Анри Труайя - Портрет
— Но,…но,…это не я, — заскулил месье Богас.
Да, он никогда не обольщался на свой счет и не считал себя красавцем. Он знал, что у него низкий лоб, смуглая кожа и торчащие усы. Но эти маленькие недостатки ничто, по сравнению с мерзкими чертами, которыми кисти хозяина одарили его.
— Я ожидал такой реакции, — сказал Малвуазен, — вы себя не узнаете?
— Нет, месье! — сказал мэр с упреком. И он застегнул свой пиджак, подчеркнув этим, что оскорблен.
— Жаль, — сказал Малвуазен, — тем не менее, я вас заверяю, что сходство безупречное. Да, я не скопировал вашу плотскую оболочку…
Опять плотская оболочка! Месье Богас счел этот момент самым подходящим, чтобы всерьез разозлиться.
— Я вам запрещаю говорить о моей плотской оболочке! — воскликнул он.
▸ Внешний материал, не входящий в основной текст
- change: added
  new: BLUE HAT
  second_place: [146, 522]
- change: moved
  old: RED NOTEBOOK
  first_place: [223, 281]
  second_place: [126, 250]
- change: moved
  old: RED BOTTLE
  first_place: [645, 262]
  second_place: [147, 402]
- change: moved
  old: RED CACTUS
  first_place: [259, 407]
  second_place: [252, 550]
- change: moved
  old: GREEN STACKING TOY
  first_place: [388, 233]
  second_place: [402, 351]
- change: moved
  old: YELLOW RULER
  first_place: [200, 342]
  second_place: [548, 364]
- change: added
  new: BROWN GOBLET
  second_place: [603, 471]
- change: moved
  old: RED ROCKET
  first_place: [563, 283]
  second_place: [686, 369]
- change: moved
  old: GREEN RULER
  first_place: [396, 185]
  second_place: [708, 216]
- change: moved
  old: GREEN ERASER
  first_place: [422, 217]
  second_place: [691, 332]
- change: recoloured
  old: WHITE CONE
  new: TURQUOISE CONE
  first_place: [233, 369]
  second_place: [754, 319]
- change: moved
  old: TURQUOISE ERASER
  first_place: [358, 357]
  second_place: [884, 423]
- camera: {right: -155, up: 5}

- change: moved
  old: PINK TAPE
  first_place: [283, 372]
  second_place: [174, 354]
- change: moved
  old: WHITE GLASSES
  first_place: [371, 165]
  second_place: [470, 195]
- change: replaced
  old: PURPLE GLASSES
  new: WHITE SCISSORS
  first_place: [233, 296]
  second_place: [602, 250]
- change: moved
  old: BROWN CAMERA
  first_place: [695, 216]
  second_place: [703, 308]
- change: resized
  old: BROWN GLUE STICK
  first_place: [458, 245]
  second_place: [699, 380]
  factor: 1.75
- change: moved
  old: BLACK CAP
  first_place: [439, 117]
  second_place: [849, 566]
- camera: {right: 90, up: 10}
— Поговорим о вашей душе. Так я ее увидел в каком-то великолепном гипнозе…
— Вот это моя душа?
— Конечно!
Месье Богас побагровел. Одно мгновенье он даже походил на свой портрет. Потом заскулил:
— Месье, во имя долга, который я исполняю, во имя уважения ко мне, я вам приказываю смыть чудовищную картину, предоставив тем самым, возможность вас простить
Без тени смущения, посвистывая, Оскар Малвуазен подошел к своему произведению. Месье Богас не спускал с него глаз. Он увидел, как Оскар опустил кисть во флакон с канареечным цветом и легким движением провел по стене. И надпись, как гирлянда, зацвела над портретом. Мэр с ужасом прочел простые слова, которые венчали его изображение:
«Душа Месье Богаса, мэра Терра-ле-Фло».
— Вы, недоносок, — завопил месье Богас.
— Позже, позже вы справедливо оцените мое творчество, — сказал Малвуазен.
И он открыл дверь, чтобы выпустить разъяренного мэра, который угрожал художнику поднять скандал в прессе, провести полицейское расследование и подать жалобу префекту.
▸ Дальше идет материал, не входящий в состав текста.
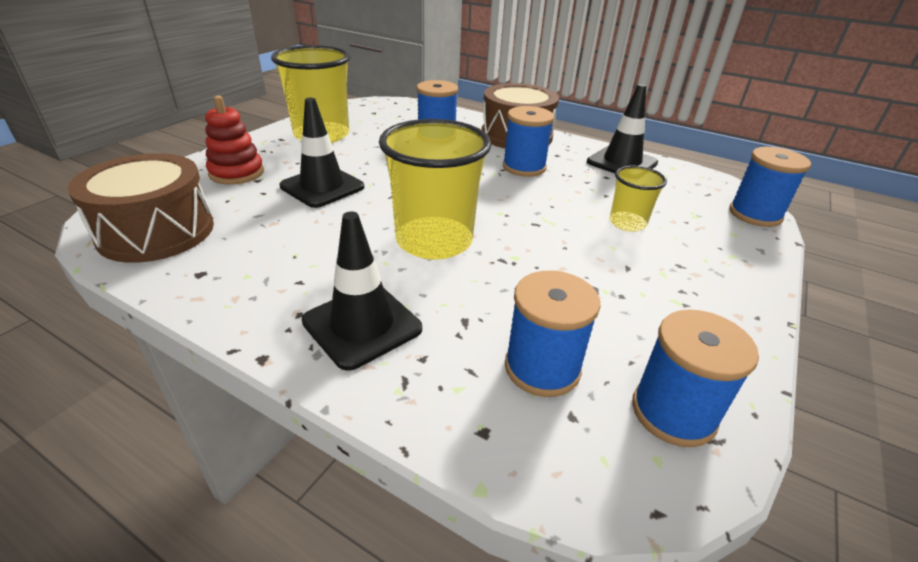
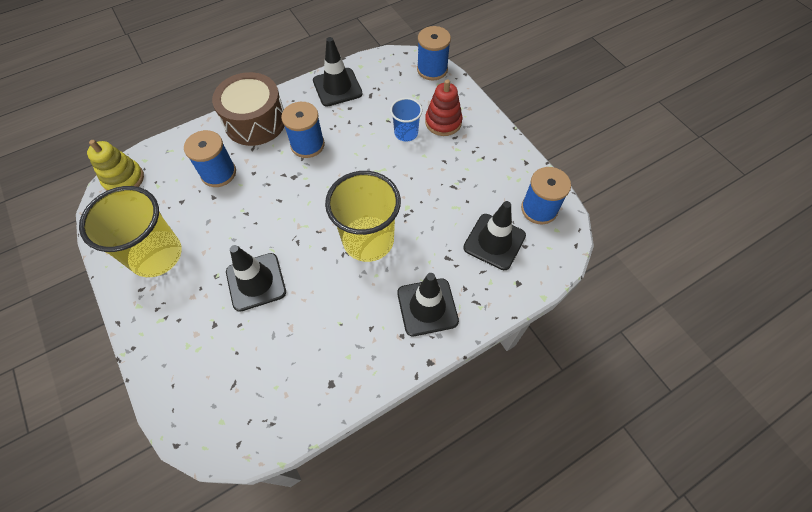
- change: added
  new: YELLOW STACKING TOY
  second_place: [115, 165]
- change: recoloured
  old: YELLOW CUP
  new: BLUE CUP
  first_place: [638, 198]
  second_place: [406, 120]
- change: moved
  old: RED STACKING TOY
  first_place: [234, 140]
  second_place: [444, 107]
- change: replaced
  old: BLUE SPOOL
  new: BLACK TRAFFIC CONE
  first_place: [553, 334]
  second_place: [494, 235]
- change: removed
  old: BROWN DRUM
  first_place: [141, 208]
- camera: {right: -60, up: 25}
После месье Богаса Малвуазен приглашал одного за другим всех жителей деревни. Конечно, месье Богас повсюду рассказывал о своем злоключении, и добрые люди осознавали, какое им грозит разочарование при посещении «Пенат». Однако в глубине души каждый представлял себе, что только душа соседа заслуживала гротескного изображения. Молоденькие девушки пришли позировать с цветками в волосах и с пестрыми шарфами на корсажах, как будто этими ухищрениями старались скрыть ужасные недостатки. Мужчины исповедовались, прежде явиться к Оскару Малвуазену, ибо они думали, что их грехи, отпущенные кюре и прощенные Богом, ускользнут от всевидящего ока художника. Повсеместно происходил беспощадный конкурс физической и моральной изящности. Заключались пари — ставили на новоиспеченные модели. Похоже, что невозможно найти на всю благородную округу хотя бы один характер, который можно взять в пример. От миловидных детей до беззубых стариков, от непорочных пухленьких женщин и до загорелых молодцов — все, буквально все, были изуродованы демонической кистью. По мере того, как панно заполнялось новыми портретами, число врагов Оскара Малвуазена в Терра-ле-Фло увеличивалось.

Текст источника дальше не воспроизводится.